For the third straight year under Kevin Kruger, UNLV is bringing in only one true freshman as part of the incoming recruiting class. This time, it’s Brooklyn Hicks, a highlight-reel scorer from Washington state who committed back in the fall of 2022.
Hicks is a 6-foot-3 guard who averaged an absurd 30.9 points per game as a senior and ended his career as his school’s all-time leading scorer, so he can obviously fill it up. But how might that productivity translate to the college game, and more specifically, to UNLV?
From an offensive standpoint, there is a lot to like about Hicks.

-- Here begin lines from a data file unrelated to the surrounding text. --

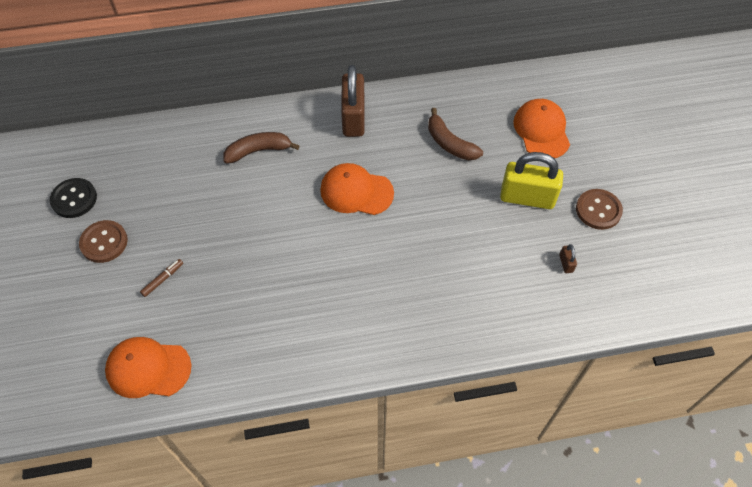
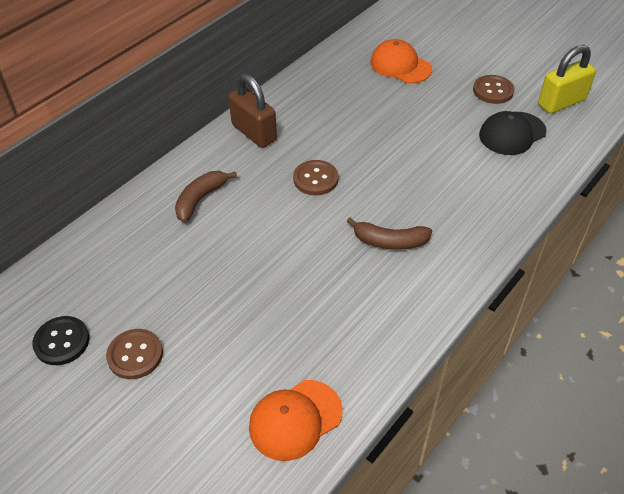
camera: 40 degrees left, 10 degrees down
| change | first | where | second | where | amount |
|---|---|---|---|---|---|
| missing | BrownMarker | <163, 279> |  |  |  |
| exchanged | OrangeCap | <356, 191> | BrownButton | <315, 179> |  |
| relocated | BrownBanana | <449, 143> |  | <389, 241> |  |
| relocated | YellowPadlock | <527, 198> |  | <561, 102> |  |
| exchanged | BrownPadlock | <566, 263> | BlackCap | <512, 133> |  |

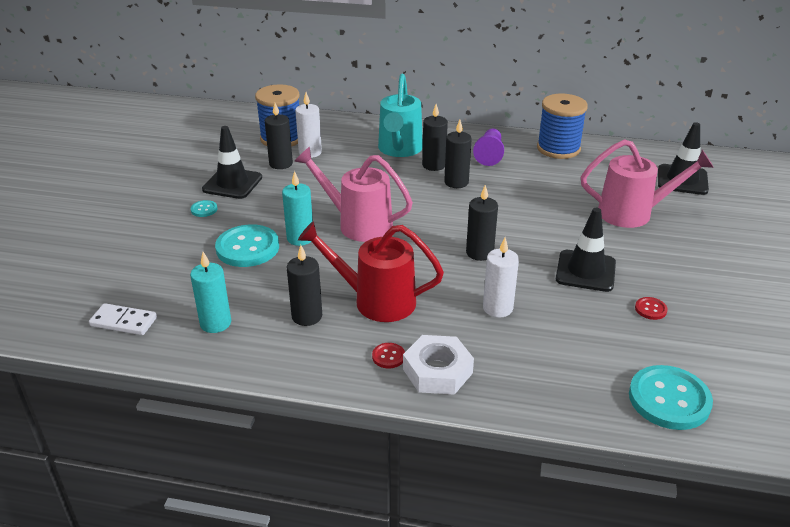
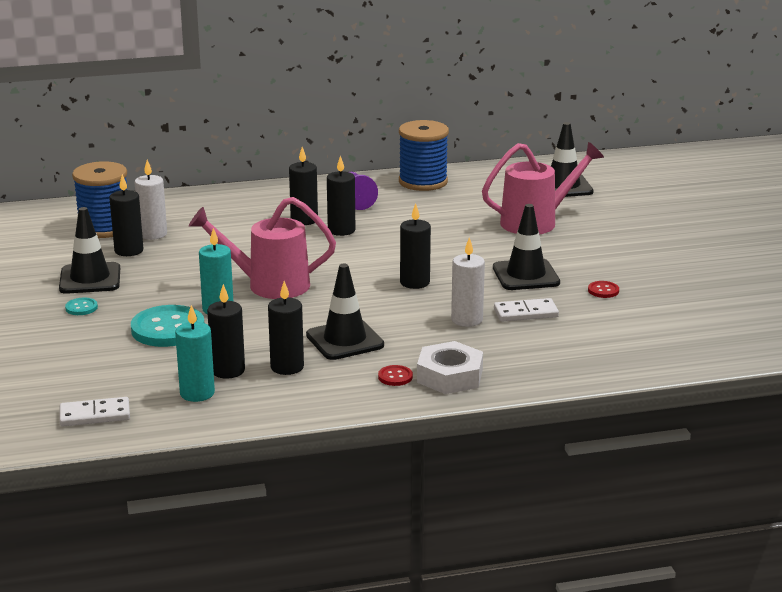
camera: 25 degrees left, 10 degrees down
| change | first | where | second | where | amount |
|---|---|---|---|---|---|
| exchanged | RedWateringCan | <375, 300> | BlackTrafficCone | <345, 340> |  |
| missing | TurquoiseWateringCan | <399, 150> |  |  |  |
| missing | TurquoiseButton | <669, 399> |  |  |  |
| appeared |  |  | BlackCandle | <228, 370> |  |
| appeared |  |  | WhiteDomino | <525, 313> |  |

I could only find one full Timberline (Lacey, Wash.) game online, so this is all coming from the smallest of sample sizes, but the first thing that stands out when watching Hicks is his quick first step, which he uses to zip past defenders with regularity.
Using that first step appears to be his preferred method of attacking a set defense, but Hicks also has a nice little bag of dribble moves that can help him get opponents off-balance. Most of his scoring attempts came off the dribble, and once he created some space, he wasted no talent getting downhill and into the paint.
There weren’t a lot of examples of Hicks driving all the way to the rim in this game; help defense forced him to settle for floaters and in-between shots, which were hit or miss:
Is Hicks capable of getting to the rim off the dribble? The numbers suggest it’s not an issue, but it’s worth noting. Some of the finishes in that clip were creative, but unlikely to translate to the college level.
There is more dissonance between stats and video when looking at his jump shot. Hicks only made 29.2% from 3-point range as a senior (33-of-113), but the eye test makes him look like a sniper.
Hicks appears to have good form, and in this game he had some smooth catch-and-shoot makes from long range. He also canned a little fadeaway out of a post-up, which has to be a shot he works on regularly.
He was more effective shooting on the catch than off the dribble, but it’s a good stroke:
Perhaps Hicks was asked to shoulder so much of Timberline’s offense that he couldn’t afford to apply good shot selection, thus artificially dragging down his percentages. If he puts in the work, he will likely become a respectable shooter, if not a good one.
Hicks does appear to possess plenty of athleticism to finish inside, with above-the-rim highlights to prove it.
It mostly shows up in transition, when Hicks can get a running start and fly toward the rim. He is a long strider who covers a lot of ground, with or without the ball, so open-court possessions give him a chance to really let loose.
There were a couple times in transition where Hicks threw the ball ahead to set up scoring chances, but teammates were not able to convert.
The main takeaway is how Hicks uses his burst to start the action flowing the other way:
Besides the fast-break stuff, Hicks didn’t do a whole lot of passing in this game. Clearly, Timberline relied on him to score in high volume and assigned him a mandatory green light, but that means he didn’t play much of a point guard role, instead focusing on getting buckets by any means necessary.
On the defensive end, Hicks didn’t make a lot of game-changing plays simply because he wasn’t involved at the point of attack. The opposing team mostly dictated their offense away from him, which was smart strategy.
When Hicks got the chance to impact a play with his athleticism, he did:
Because there was only one game available to view, there are still some outstanding questions about Hicks. Is he a point guard, a shooting guard, or a combo? Can he get to the rim off the dribble? What kind of defender is he? There simply wasn’t enough footage to tell.
But he’s certainly fast, athletic, and in possession of a scorer’s mentality. His transition game will fit in with how Kruger wants to play, and if Hicks can develop his jump shot, he’ll be a good offensive player.
It may take a year or two of refining, but that’s a skill set UNLV can use.